-- Fragmento de texto --
= = = = =

Luego estaba el hombre con el que no había hablado antes de encontrarme, así que no sabía que estaba divorciada. Estaba disfrutando de un filete con papas fritas cuando se lo conté, y dejó el tenedor, con una papa frita colgando del cubierto, y dijo: “Habría estado bien que me lo hubieras dicho antes”. Poco después pidió la cuenta y no volví a verlo.
Intenté resistir la insistencia de mi cultura en que me avergonzara de mi divorcio, pero me agotaba. A mis ojos, había tomado una decisión necesaria y auténtica. Esa decisión hirió profundamente a mi exmarido, a su familia y a la mía, pero la ausencia de amor en mi matrimonio también me hirió a mí. Sin embargo, una y otra vez me acordaba de que tal vez era poco práctico pensar que podría cultivar algo nuevo donde antes había muerto algo.

= = = = =

-- Instrucciones de trabajo --
[1] Traduce al inglés esta oración del fragmento sobre el divorcio: "Poco después pidió la cuenta y no volví a verlo."
[2] Transcribe sin alteraciones el pasaje del fragmento sobre el divorcio comprendido entre "Luego estaba el" y "volví a verlo.", ambos inclusive.
Los ítems constituyen material independiente del fragmento.

= = = = =

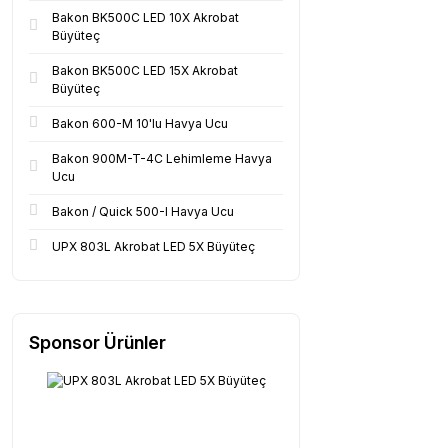
Bakon BK500C LED 10X Akrobat
Büyüteç
Bakon BK500C LED 15X Akrobat
Büyüteç
Bakon 600-M 10'lu Havya Ucu
Bakon 900M-T-4C Lehimleme Havya
Ucu
Bakon / Quick 500-I Havya Ucu
UPX 803L Akrobat LED 5X Büyüteç
Sponsor Ürünler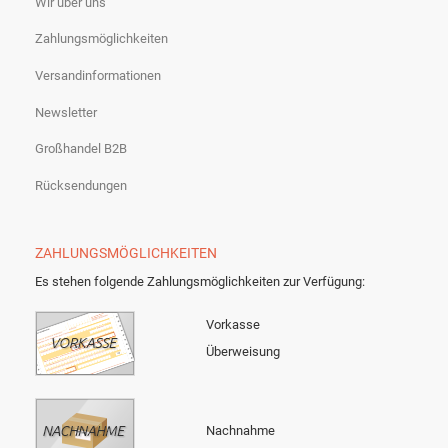
Wir über uns
Zahlungsmöglichkeiten
Versandinformationen
Newsletter
Großhandel B2B
Rücksendungen
ZAHLUNGSMÖGLICHKEITEN
Es stehen folgende Zahlungsmöglichkeiten zur Verfügung:
Vorkasse
Überweisung
Nachnahme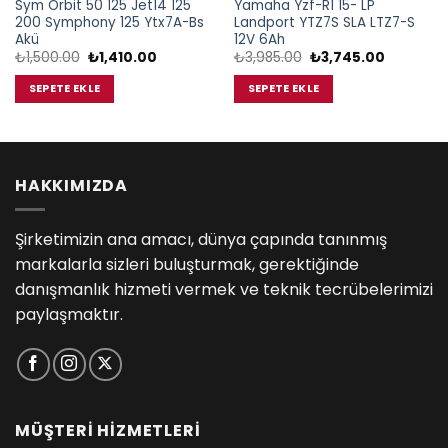
Sym Orbit 50 125 Jet14 125
Yamaha Yzf-R1 15- LP
200 Symphony 125 Ytx7A-Bs
Landport YTZ7S SLA LTZ7-S
Akü
12V 6Ah
Orijinal
Şu
Orijinal
Şu
₺
1,500.00
₺
1,410.00
₺
3,985.00
₺
3,745.00
fiyat:
andaki
fiyat:
andaki
.
₺1,500.00.
fiyat:
₺3,985.00.
fiyat:
SEPETE EKLE
SEPETE EKLE
₺1,410.00.
₺3,745.0
HAKKIMIZDA
Şirketimizin ana amacı, dünya çapında tanınmış
markalarla sizleri buluşturmak, gerektiğinde
danışmanlık hizmeti vermek ve teknik tecrübelerimizi
paylaşmaktır.
MÜŞTERİ HİZMETLERİ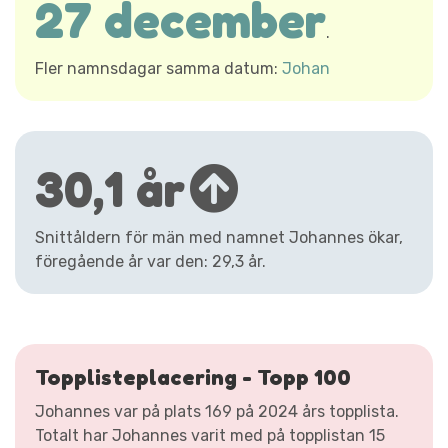
27 december
.
Fler namnsdagar samma datum:
Johan
30,1 år
Snittåldern för män med namnet Johannes ökar,
föregående år var den: 29,3 år.
Topplisteplacering - Topp 100
Johannes var på plats 169 på 2024 års topplista.
Totalt har Johannes varit med på topplistan 15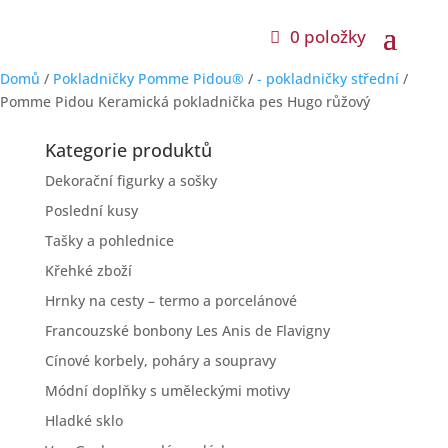
0 položky
Domů
/
Pokladničky Pomme Pidou®
/
- pokladničky střední
/
Pomme Pidou Keramická pokladnička pes Hugo růžový
Kategorie produktů
Dekorační figurky a sošky
Poslední kusy
Tašky a pohlednice
Křehké zboží
Hrnky na cesty – termo a porcelánové
Francouzské bonbony Les Anis de Flavigny
Cínové korbely, poháry a soupravy
Módní doplňky s uměleckými motivy
Hladké sklo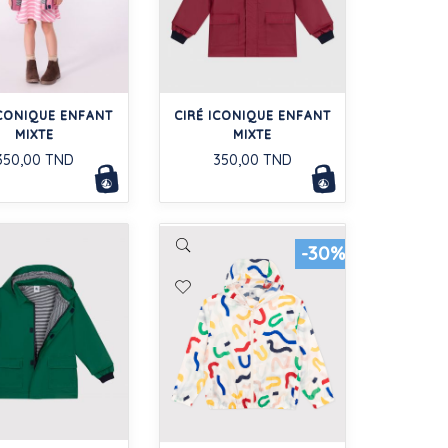
ICONIQUE ENFANT
CIRÉ ICONIQUE ENFANT
MIXTE
MIXTE
350,00 TND
350,00 TND
-30%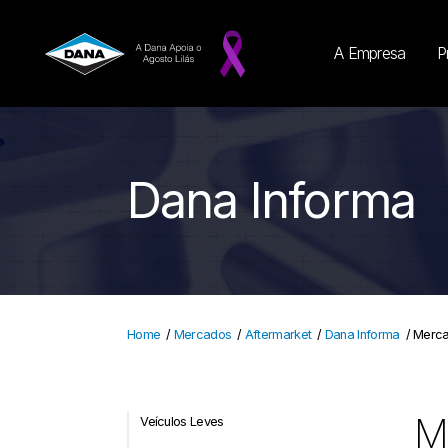
A Empresa
P
Dana Informa
Home
/
Mercados
/
Aftermarket
/
Dana Informa
/
Merca
Me
Veículos Leves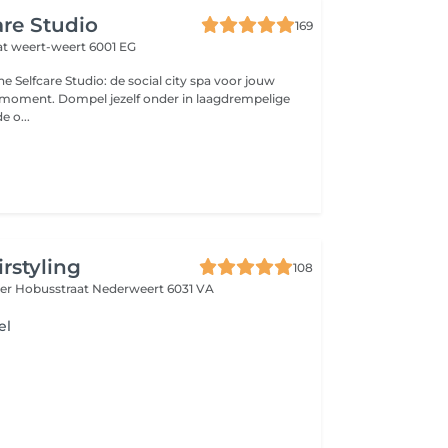
are Studio
169
at
weert-weert 6001 EG
he Selfcare Studio: de social city spa voor jouw
-moment. Dompel jezelf onder in laagdrempelige
e o...
rstyling
108
er Hobusstraat
Nederweert 6031 VA
el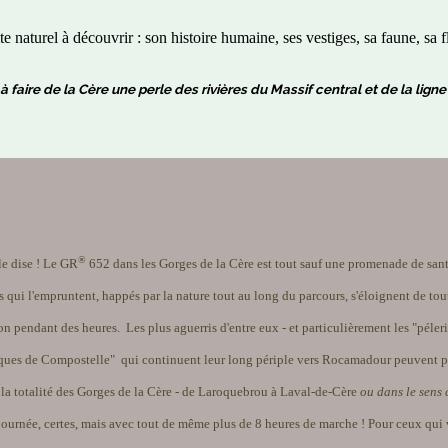
te naturel à découvrir : son histoire humaine, ses vestiges, sa faune, sa fl
à faire de la Cère une perle des rivières du Massif central et de la lig
®
le dise ! Le GR
652 dans les Gorges de la Cère est tout sauf une promenade de san
 qui l'empruntent, happés par la nature tout au long du parcours, s'éloignent de tou
ion pendant des heures. Les plus aguerris d'entre eux - et particulièrement les "péler
ques de Compostelle" qui continuent leur long périple vers Rocamadour peuvent p
 la totalité des Gorges de la Cère - de Laroquebrou à Laval-de-Cère
ou dans le sens 
 journée, certes, mais avec tout de même plus de 8 heures de marche ! Pour ceux qui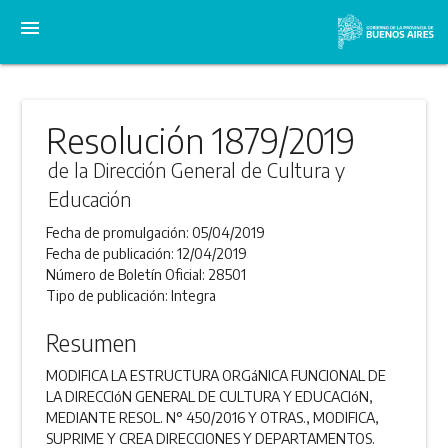
menu
Resolución 1879/2019
de la Dirección General de Cultura y
Educación
Fecha de promulgación:
05/04/2019
Fecha de publicación:
12/04/2019
Número de Boletín Oficial:
28501
Tipo de publicación:
Integra
Resumen
MODIFICA LA ESTRUCTURA ORGáNICA FUNCIONAL DE
LA DIRECCIóN GENERAL DE CULTURA Y EDUCACIóN,
MEDIANTE RESOL. N° 450/2016 Y OTRAS., MODIFICA,
SUPRIME Y CREA DIRECCIONES Y DEPARTAMENTOS.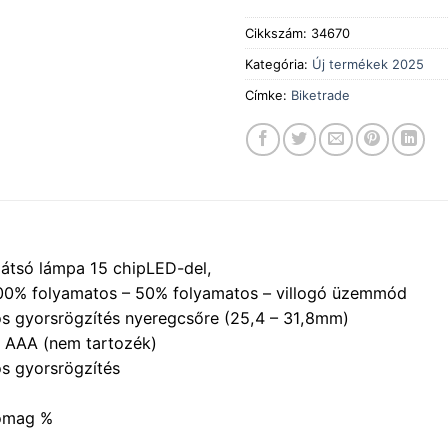
Cikkszám:
34670
Kategória:
Új termékek 2025
Címke:
Biketrade
hátsó lámpa 15 chipLED-del,
100% folyamatos – 50% folyamatos – villogó üzemmód
s gyorsrögzítés nyeregcsőre (25,4 – 31,8mm)
b AAA (nem tartozék)
s gyorsrögzítés
omag %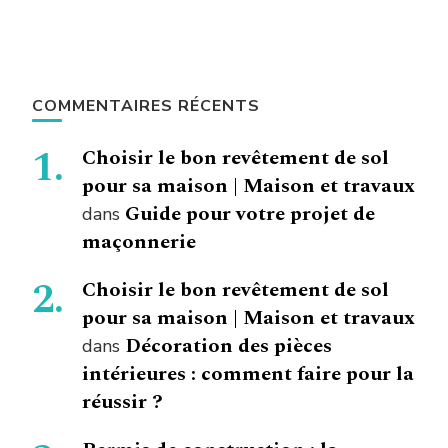
COMMENTAIRES RÉCENTS
Choisir le bon revêtement de sol
pour sa maison | Maison et travaux
Guide pour votre projet de
dans
maçonnerie
Choisir le bon revêtement de sol
pour sa maison | Maison et travaux
Décoration des pièces
dans
intérieures : comment faire pour la
réussir ?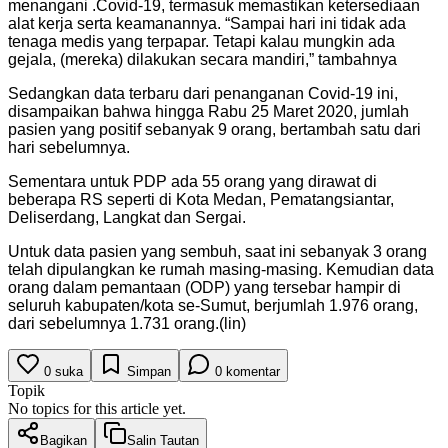
menangani .Covid-19, termasuk memastikan ketersediaan
alat kerja serta keamanannya. “Sampai hari ini tidak ada
tenaga medis yang terpapar. Tetapi kalau mungkin ada
gejala, (mereka) dilakukan secara mandiri,” tambahnya
Sedangkan data terbaru dari penanganan Covid-19 ini,
disampaikan bahwa hingga Rabu 25 Maret 2020, jumlah
pasien yang positif sebanyak 9 orang, bertambah satu dari
hari sebelumnya.
Sementara untuk PDP ada 55 orang yang dirawat di
beberapa RS seperti di Kota Medan, Pematangsiantar,
Deliserdang, Langkat dan Sergai.
Untuk data pasien yang sembuh, saat ini sebanyak 3 orang
telah dipulangkan ke rumah masing-masing. Kemudian data
orang dalam pemantaan (ODP) yang tersebar hampir di
seluruh kabupaten/kota se-Sumut, berjumlah 1.976 orang,
dari sebelumnya 1.731 orang.(lin)
0
suka
Simpan
0
komentar
Topik
No topics for this article yet.
Bagikan
Salin Tautan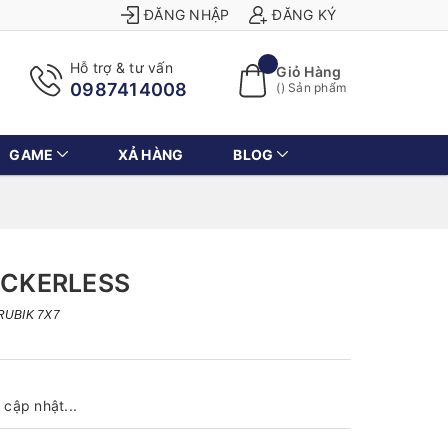
ĐĂNG NHẬP
ĐĂNG KÝ
Hỗ trợ & tư vấn
Giỏ Hàng
0987414008
(
) Sản phẩm
GAME
XẢ HÀNG
BLOG
TICKERLESS
RUBIK 7X7
cập nhật...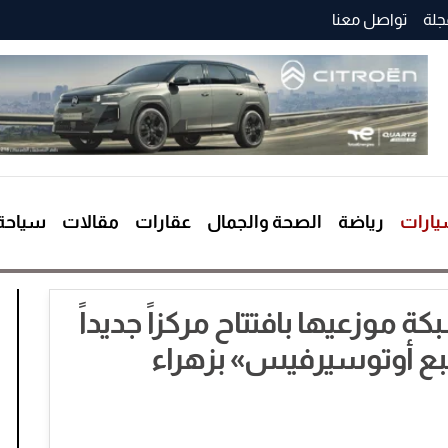
جلة
تواصل معنا
ارات
رياضة
الصحة والجمال
عقارات
مقالات
سياحة
موزعيها بافتتاح مركزاً جديداً
سبع أوتوسيرفيس» بزهراء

= = = = =

-- Resultados por tarea --
[1] Shortly afterward he asked for the check, and I never saw him again.

[2]
Luego estaba el hombre con el que no había hablado antes de encontrarme, así que no sabía que estaba divorciada. Estaba disfrutando de un filete con papas fritas cuando se lo conté, y dejó el tenedor, con una papa frita colgando del cubierto, y dijo: “Habría estado bien que me lo hubieras dicho antes”. Poco después pidió la cuenta y no volví a verlo.